What is expected
Examine each line of the data, and copy the ones containing "source".

---

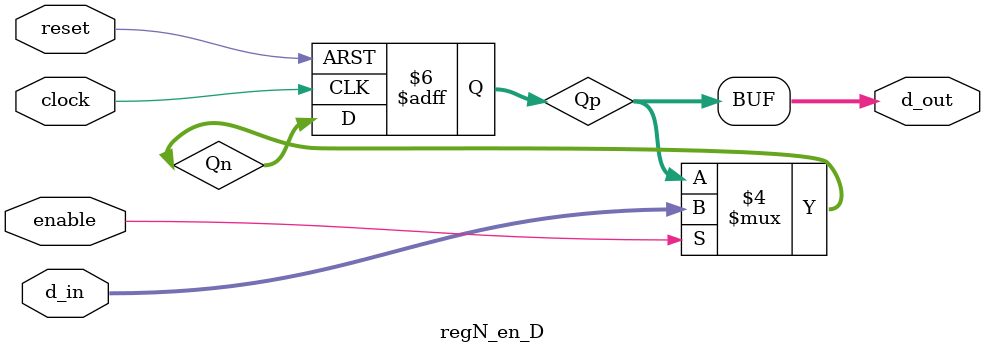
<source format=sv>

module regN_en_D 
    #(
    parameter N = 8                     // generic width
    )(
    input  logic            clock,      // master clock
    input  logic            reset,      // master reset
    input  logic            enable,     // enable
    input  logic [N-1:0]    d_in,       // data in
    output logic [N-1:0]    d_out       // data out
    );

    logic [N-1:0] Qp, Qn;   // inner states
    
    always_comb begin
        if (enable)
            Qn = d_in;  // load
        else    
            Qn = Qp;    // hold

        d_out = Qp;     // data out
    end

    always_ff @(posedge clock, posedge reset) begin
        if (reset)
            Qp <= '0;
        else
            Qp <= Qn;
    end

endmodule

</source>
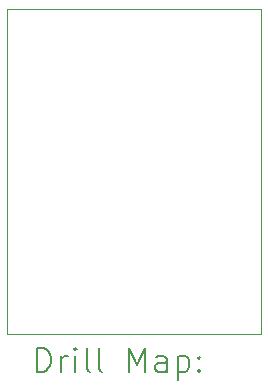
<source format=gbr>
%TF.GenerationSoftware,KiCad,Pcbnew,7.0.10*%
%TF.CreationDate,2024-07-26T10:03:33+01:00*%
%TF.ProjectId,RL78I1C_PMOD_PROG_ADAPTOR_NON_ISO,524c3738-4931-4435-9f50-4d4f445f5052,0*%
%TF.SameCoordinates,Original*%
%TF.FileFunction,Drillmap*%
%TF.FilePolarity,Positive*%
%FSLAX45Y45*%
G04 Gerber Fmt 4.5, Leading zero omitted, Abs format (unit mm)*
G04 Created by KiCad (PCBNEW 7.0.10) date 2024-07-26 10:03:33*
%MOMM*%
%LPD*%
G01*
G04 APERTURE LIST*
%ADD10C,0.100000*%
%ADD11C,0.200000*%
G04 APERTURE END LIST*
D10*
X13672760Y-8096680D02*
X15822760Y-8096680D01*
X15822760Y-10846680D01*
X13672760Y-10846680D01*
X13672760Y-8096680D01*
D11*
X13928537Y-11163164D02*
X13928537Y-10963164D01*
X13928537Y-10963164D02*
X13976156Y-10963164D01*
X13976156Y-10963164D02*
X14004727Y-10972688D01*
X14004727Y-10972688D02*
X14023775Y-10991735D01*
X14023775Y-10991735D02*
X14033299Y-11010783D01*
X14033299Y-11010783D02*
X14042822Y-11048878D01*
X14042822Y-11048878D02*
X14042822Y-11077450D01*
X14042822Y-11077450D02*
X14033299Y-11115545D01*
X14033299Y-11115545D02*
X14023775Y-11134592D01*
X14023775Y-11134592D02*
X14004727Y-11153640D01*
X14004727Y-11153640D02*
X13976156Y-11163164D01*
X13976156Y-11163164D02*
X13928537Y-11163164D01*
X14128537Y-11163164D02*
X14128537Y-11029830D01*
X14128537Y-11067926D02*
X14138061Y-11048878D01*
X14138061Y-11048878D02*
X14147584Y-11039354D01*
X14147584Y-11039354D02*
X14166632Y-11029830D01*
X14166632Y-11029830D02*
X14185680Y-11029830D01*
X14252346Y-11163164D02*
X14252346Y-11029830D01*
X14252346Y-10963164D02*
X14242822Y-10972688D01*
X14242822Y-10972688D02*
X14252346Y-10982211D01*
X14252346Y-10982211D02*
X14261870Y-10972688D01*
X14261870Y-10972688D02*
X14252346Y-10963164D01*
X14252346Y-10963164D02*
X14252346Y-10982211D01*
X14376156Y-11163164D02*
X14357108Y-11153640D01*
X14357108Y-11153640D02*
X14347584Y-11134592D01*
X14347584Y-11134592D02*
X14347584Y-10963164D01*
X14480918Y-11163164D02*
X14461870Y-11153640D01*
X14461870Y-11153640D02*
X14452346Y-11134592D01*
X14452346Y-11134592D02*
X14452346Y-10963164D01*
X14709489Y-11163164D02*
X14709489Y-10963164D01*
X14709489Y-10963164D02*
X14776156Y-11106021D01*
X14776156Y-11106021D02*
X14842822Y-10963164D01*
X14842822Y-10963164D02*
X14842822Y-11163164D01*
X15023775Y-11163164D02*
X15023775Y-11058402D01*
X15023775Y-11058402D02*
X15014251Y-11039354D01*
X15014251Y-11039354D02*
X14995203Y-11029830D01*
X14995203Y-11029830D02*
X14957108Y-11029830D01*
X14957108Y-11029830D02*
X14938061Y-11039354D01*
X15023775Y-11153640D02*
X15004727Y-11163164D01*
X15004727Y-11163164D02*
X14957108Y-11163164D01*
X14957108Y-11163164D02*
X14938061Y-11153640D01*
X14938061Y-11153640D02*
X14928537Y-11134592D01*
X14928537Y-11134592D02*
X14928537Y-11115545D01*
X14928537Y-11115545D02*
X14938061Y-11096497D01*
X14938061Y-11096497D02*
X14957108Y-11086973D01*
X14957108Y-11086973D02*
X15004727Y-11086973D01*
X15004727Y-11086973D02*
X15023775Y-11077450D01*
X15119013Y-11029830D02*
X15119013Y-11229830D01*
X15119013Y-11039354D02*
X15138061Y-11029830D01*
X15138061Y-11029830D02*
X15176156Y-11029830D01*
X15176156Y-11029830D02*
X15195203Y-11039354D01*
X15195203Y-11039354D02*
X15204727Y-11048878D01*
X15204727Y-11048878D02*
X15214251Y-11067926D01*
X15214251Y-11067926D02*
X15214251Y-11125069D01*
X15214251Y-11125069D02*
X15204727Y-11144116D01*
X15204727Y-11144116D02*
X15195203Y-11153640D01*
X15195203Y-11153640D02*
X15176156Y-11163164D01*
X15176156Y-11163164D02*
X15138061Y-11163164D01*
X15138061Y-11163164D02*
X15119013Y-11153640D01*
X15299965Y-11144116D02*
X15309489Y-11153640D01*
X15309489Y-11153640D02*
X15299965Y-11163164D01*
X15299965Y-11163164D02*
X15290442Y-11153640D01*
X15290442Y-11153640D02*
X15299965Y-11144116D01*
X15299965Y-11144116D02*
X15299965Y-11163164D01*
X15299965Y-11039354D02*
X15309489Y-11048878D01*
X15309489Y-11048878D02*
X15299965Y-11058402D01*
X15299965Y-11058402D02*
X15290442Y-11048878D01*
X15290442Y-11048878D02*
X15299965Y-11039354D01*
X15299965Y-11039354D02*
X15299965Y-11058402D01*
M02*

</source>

---

Answer space
<source format=sv>
</source>
<source format=gbr>
</source>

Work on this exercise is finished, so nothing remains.